Dharma Gates: Making Intensive Meditation Accessible

Making Intensive Meditation Training Accessible

The Three Motivations

In our experience, people come to contemplative practice for several different reasons. We’ve lumped these into three camps: Rest and Restore, Awaken and Liberate, and Engage and Contribute.

The balance between these principles can be used as a guide in your life to help you determine your own motivation, and to see if how you are living is actually the best for what you need. If you’re deciding what to do with your life, ask yourself which of these draws you. They might help you to decide if this program is right for you.


Rest and Restore

Many young people are looking for an experience that might best be described as rest and restoration. They imagine having lots of time to themselves, being outside, and sleeping, and eating good food. Some monasteries can provide this, but not all. Many people are surprised to realize just how demanding monastic life is. The purpose of rest and restore is to cultivate self-compassion and to let the nervous system settle after long periods of anxiety. This is important work. If this is what you are looking for, we will have a conversation about whether the rigor of monastic life is something you are looking for. Different monasteries are different in this regard, so if this is your priority, we can help you find the one that will be the best fit.

IMBALANCE: If you continually pursue Rest and Restoration, you might never realize the deep truths of yourself or engage fully in helping others. You can get stuck here. It can be useful to really jump into the deep end. Put yourself “out there,” either into retreat or into service.


Awaken and Liberate

For people who are disillusioned with the values they have internalized and want to find a deeper and more meaningful direction in life, they might be thinking of the experience in terms of “Awakening and Liberation.” Meditation Retreats can  be intense and emotionally challenging. They are not always “relaxing”, but they do reveal us to ourselves. This kind of work is often necessary for finding our own liberation but also for finding our strength, the reserves from which we can pull to fully engage with and serve the world. Learning to work with the intensity of our own mind and the intensity of physical discomfort builds confidence and integrity.

IMBALANCE: If we stay here, we may fail to heal critical parts of us that need to be healed through rest and restoration. There may be aspects of us that require a more gentle, social, and relaxed approach to healing.


Engage and Contribute

Modern culture tends to encourage people to put all of their cards in this basket. And that’s what most people do. This is important, but the problem is this - if you have not done the work to heal and to cultivate wisdom, it is easy to slip into “compassion-fatigue,” into anger, into self-righteousness, or just plain-old unhappiness as the expectations on you mount. Your sense of just being happy to be alive, moment by moment, can be forgotten.

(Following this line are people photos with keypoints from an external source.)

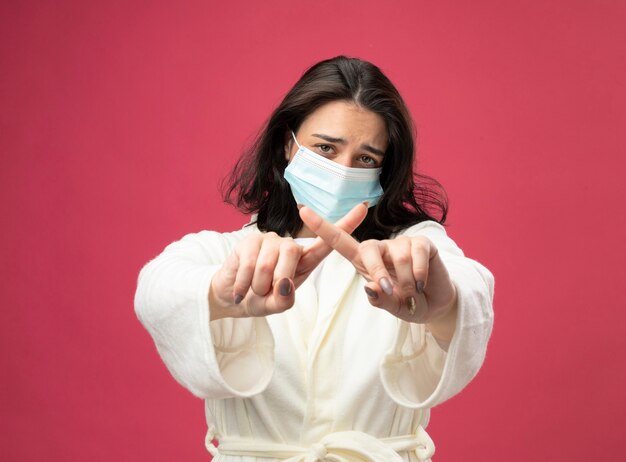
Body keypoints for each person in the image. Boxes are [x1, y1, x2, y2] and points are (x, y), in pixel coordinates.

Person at [134, 56, 494, 461]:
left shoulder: (408, 251)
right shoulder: (229, 251)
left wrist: (442, 303)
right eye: (325, 148)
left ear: (382, 171)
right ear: (289, 146)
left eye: (365, 159)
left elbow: (473, 286)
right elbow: (155, 288)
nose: (342, 171)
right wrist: (224, 291)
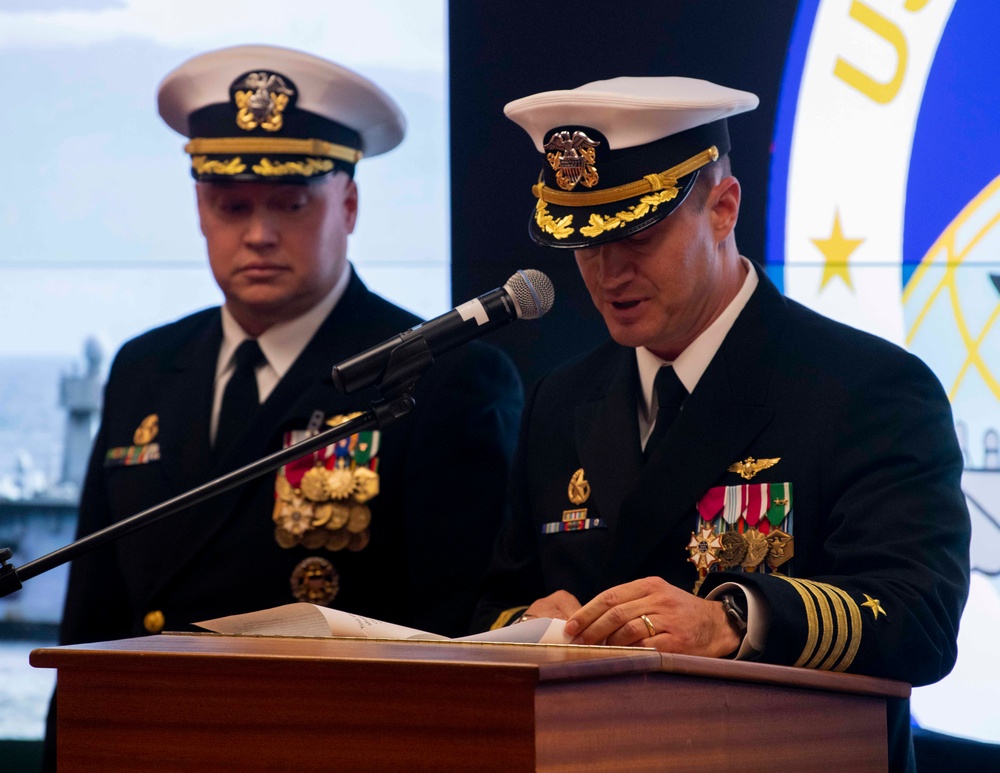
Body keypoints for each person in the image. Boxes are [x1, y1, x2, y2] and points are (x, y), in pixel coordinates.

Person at [473, 76, 970, 772]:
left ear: (723, 207)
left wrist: (733, 620)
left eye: (638, 233)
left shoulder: (866, 387)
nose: (610, 270)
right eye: (584, 241)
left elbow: (919, 618)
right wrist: (530, 625)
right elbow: (491, 603)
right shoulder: (563, 399)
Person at [45, 43, 523, 766]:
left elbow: (457, 641)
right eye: (231, 205)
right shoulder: (144, 368)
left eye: (290, 204)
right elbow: (92, 618)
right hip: (147, 745)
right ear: (200, 209)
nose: (259, 234)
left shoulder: (444, 376)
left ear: (350, 205)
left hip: (331, 747)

Buddhism developed a reputation when it first arrived in the US for being a religion of “denying your experience,” of shutting away, of repressing. But in reality, the movement inwards is a necessary complement to the movement outwards. We cannot only give, or our giving loses power. We forget what we are giving and why.

Through cultivating all three of these areas, through balancing and spending time in each area, we can bring the ease of rest and the wisdom of liberation to our work, making it far more effective and blissful.